The thing I least expected when I first got into an all-electric car was how it would completely alter my relationship with these wondrous machines.
I was the sort of man who could walk along a city street chatting with an old friend about marriages, education and the stresses of fatherhood and I would hold my hand up mid-sentence so I could listen to the throaty warble of a Mercedes-AMG SLS 6.2-liter V8 as it rumbled past.
All I hear now is a ridiculous waste of a non-renewable fuel in an absurdly expensive, oversized four-wheeled status symbol only a very ‘special’ type of person would have the desire to own, if you get my thinking.
Having driven well over 50,000 miles (80,000km) in electric cars, I’ve started to reconsider not only how transportation is powered and where the fuel actually comes from but also how these vehicles are built, where the materials come from to construct them and how long they will last.
I’ve started to consider the ridiculous and dated design restrictions of fitting an enormous IC engine, clutch, gearbox and exhaust system into a small metal box and the incredibly liberating and refreshing lack of such restrictions when it comes to electric car design. And as a society, we are just beginning to see the possibilities.
The knee jerk resistance to these innovations is also starting to wane – especially as more people are starting to think seriously about the realistic possibility of an electric car in their lives. Of course, there are still hundreds of hurdles to cross but if you have somewhere off the road to park an electric car and a roof that can support a few solar panels, it will become increasingly foolish not to have both.
In the past two years, I have driven over 8,000 miles (13,000km) on solar power alone. Okay, this is out of a total of 34,000 miles (54,000km) or so, and it’s only in the summer months, and I only plug the car in during the day if it’s sunny, but 8,000 miles at zero cost and zero CO2 is a minor miracle.
An electric car really is fuel agnostic, it doesn’t give a hoot where the electricity comes from and will still work. That’s not something you can claim for a fossil burner.
A few years ago the hastily arrived at conclusion, based on our experiences with laptops and phones, that batteries would fail after a few thousand miles and electric car owners would have to fork out a fortune to replace them. The original battery, to quote a well-known TV car pundit, would of course be “plowed into land fill”.

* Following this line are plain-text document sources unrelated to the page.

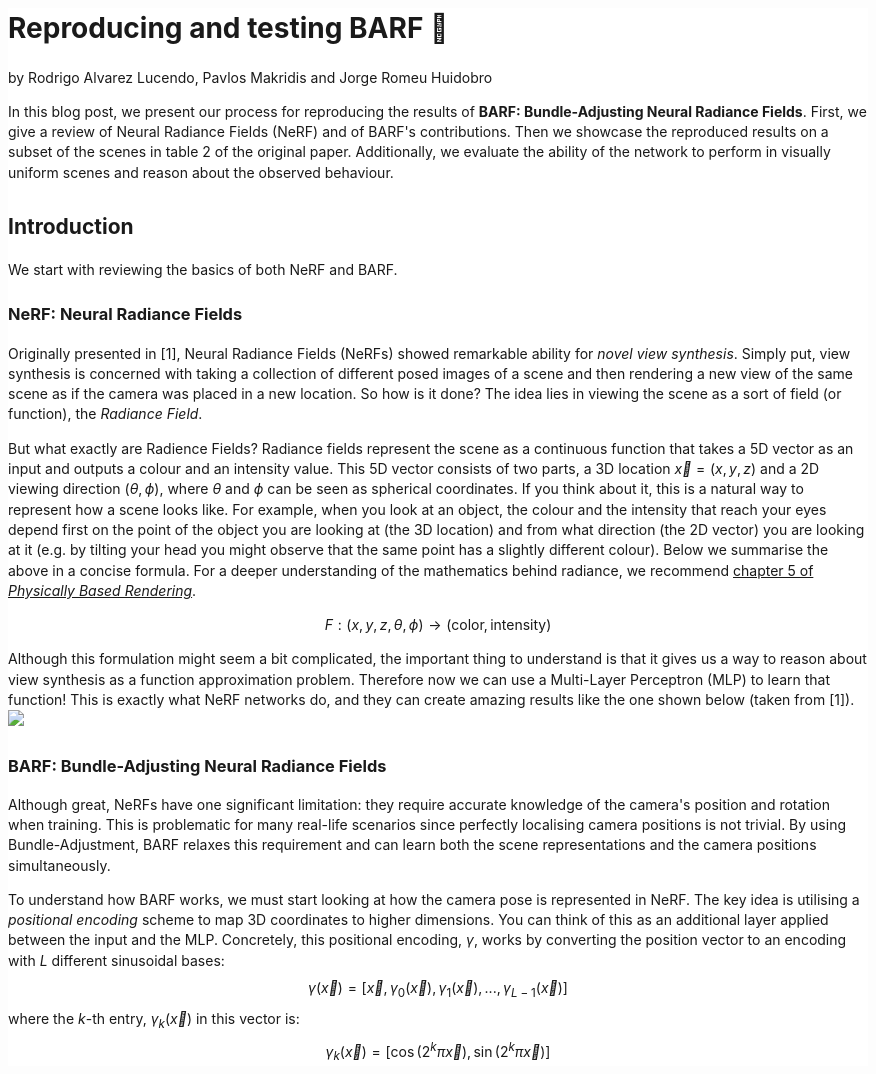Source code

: # Reproducing and testing BARF 🤮
by Rodrigo Alvarez Lucendo, Pavlos Makridis and Jorge Romeu Huidobro

In this blog post, we present our process for reproducing the results of **BARF: Bundle-Adjusting Neural Radiance Fields**. First, we give a review of Neural Radiance Fields (NeRF) and of BARF's contributions. Then we showcase the reproduced results on a subset of the scenes in table 2 of the original paper. Additionally, we evaluate the ability of the network to perform in visually uniform scenes and reason about the observed behaviour. 


## Introduction 

We start with reviewing the basics of both NeRF and BARF.

### NeRF: Neural Radiance Fields
Originally presented in [1], Neural Radiance Fields (NeRFs) showed remarkable ability for *novel view synthesis*. Simply put, view synthesis is concerned with taking a collection of different posed images of a scene and then rendering a new view of the same scene as if the camera was placed in a new location. So how is it done? The idea lies in viewing the scene as a sort of field (or function), the *Radiance Field*.

But what exactly are Radience Fields? Radiance fields represent the scene as a continuous function that takes a 5D vector as an input and outputs a colour and an intensity value. This 5D vector consists of two parts, a 3D location $\vec{x} = (x,y,z)$ and a 2D viewing direction $(\theta, \phi)$, where $\theta$ and $\phi$ can be seen as spherical coordinates. If you think about it, this is a natural way to represent how a scene looks like. For example, when you look at an object, the colour and the intensity that reach your eyes depend first on the point of the object you are looking at (the 3D location) and from what direction (the 2D vector) you are looking at it (e.g. by tilting your head you might observe that the same point has a slightly different colour). Below we summarise the above in a concise formula. For a deeper understanding of the mathematics behind radiance, we recommend [chapter 5 of *Physically Based Rendering*](https://pbr-book.org/3ed-2018/Color_and_Radiometry). 

$$F: (x,y,z,\theta,\phi) \rightarrow (\text{color},\text{intensity})$$

Although this formulation might seem a bit complicated, the important thing to understand is that it gives us a way to reason about view synthesis as a function approximation problem. Therefore now we can use a Multi-Layer Perceptron (MLP) to learn that function! This is exactly what NeRF networks do, and they can create amazing results like the one shown below (taken from [1]).
![](https://i.imgur.com/Kl6TbAM.png)


### BARF: Bundle-Adjusting Neural Radiance Fields
Although great, NeRFs have one significant limitation: they require accurate knowledge of the camera's position and rotation when training. This is problematic for many real-life scenarios since perfectly localising camera positions is not trivial. By using Bundle-Adjustment, BARF relaxes this requirement and can learn both the scene representations and the camera positions simultaneously.

To understand how BARF works, we must start looking at how the camera pose is represented in NeRF. The key idea is utilising a *positional encoding* scheme to map 3D coordinates to higher dimensions. You can think of this as an additional layer applied between the input and the MLP. Concretely, this positional encoding, $\gamma$, works by converting the position vector to an encoding with $L$ different sinusoidal bases: 
$$\gamma(\vec{x}) = [\vec{x}, \gamma_0(\vec{x}), \gamma_1(\vec{x}), ..., \gamma_{L-1}(\vec{x})]$$
where the $k$-th entry, $\gamma_k(\vec{x})$ in this vector is:
$$\gamma_k(\vec{x}) = [\cos(2^k\pi \vec{x}), \sin(2^k\pi\vec{x})]$$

Now it is becoming clear that the battery will likely outlast the car, and only a fool would throw a car battery away as they’re far too useful and valuable. As time passes and more electric car drivers cover more miles, the long-term economies of electric driving are nothing short of embarrassing.
After 40,000 miles (64,000km), my Nissan Leaf will have been cheaper than if I’d bought a bottom-of-the-line Ford Focus and driven the same distance and, more importantly, it will continue to get cheaper. No expensive servicing, no replacement timing belts, oil, oil filters, catalytic converter, the list goes on and on. The biggest expense I’ve had is a puncture. Oh, and screen wash – blimey that’s expensive!
I live in the sticks and, according to numerous motoring pundits, am exactly not the sort of person to use an electric car. They are, so we are constantly told, for city driving and urban mobility, to use a marketing phrase. While this is true in that air pollution in cities would be immensely improved if the majority of vehicles were electric, I have found my EV completely usable in the countryside.
Everyone I have spoken to, argued against and debated the topic with agrees that there will come a point where the line on the graph depicting the cost of fossil fuel and the line depicting the cost of an electric car will cross, the only disagreement is when that will happen. Next year, five years’ time, 10 years’ time – does it really matter? Because it will happen. In fact, nobody argues that it won’t. Electric cars are here to stay.